April opened the door with the plastic key and told him to go to the bathroom. When he came out, she said she had to go. He looked around the room while he was waiting for her. There were two beds with green and gold bedspreads, a dresser, and a big TV bolted to the wall. He didn’t want to be in bed while it was light outside, so he sat down on the only chair, over by the window. The cushion felt sticky against his bare legs. The heavy curtains smelled bad when he pulled them back to look at all the big trucks in the parking lot.

He watched a truck pull out and another one pull in, and April was still in the bathroom. When she came out, she looked really pale again, but when he asked her if she was feeling sick, she told him not to worry.

“It’s going to be okay.” She pushed her lips into a smile. “We’ll get something to eat, and then wait here, like I promised.”

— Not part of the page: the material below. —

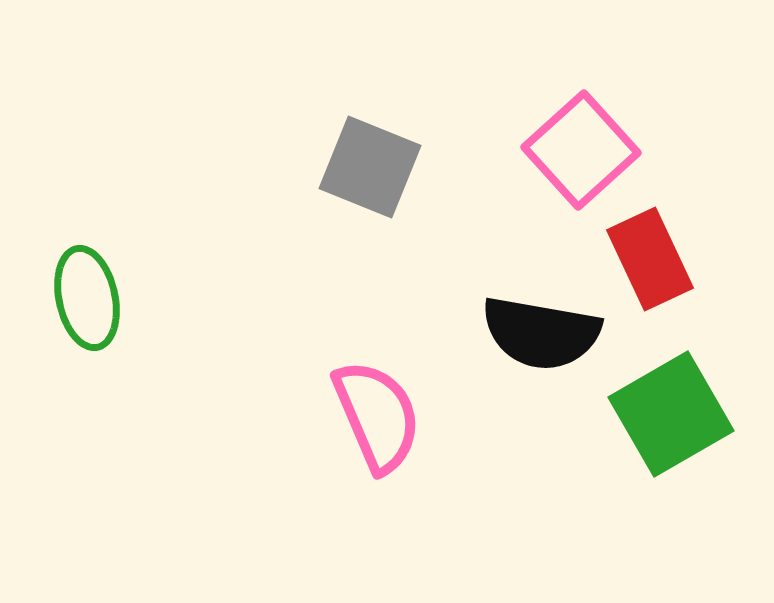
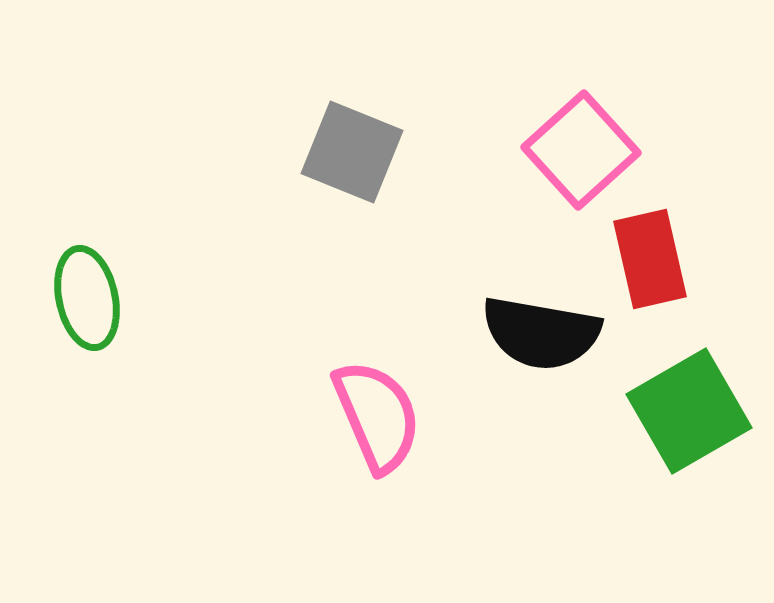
gray square: moved 18 px left, 15 px up
red rectangle: rotated 12 degrees clockwise
green square: moved 18 px right, 3 px up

There was a hamburger place right across the parking lot, so they just walked there. April told the clerk they wanted their food to go. “This way we can watch TV while we eat,” she said, looking down at Michael. “Does that sound fun?”

He nodded, though it didn’t really sound fun. He liked to eat dinner at the big table at home. Sometimes Mommy turned off the overhead light and used the little lamp instead. She called this “intimate dining.” He kept forgetting what
intimate
meant, but he liked the word.

April asked him what he wanted. When he couldn’t decide, she ordered a cheeseburger, a chicken sandwich, two orders of fries, and two chocolate milkshakes. They went back to the room, and she told him he should pick what to watch on TV. He picked a show about antiques, because he knew it wouldn’t be violent and give him nightmares.

“Do you watch this with your parents?” April said. She’d finished her milkshake so fast that Michael was surprised she didn’t have an ice-cream headache. Her face was a lot less pale though. Now she was lying on her stomach, holding herself up on her elbows, chewing one French fry really slowly.

“No,” Michael said. He’d washed his hands and he was sitting on the sticky chair, eating the cheeseburger. He didn’t like it very much, but he was hungry and it was the only thing that wasn’t fried. “I saw it with Grandma.”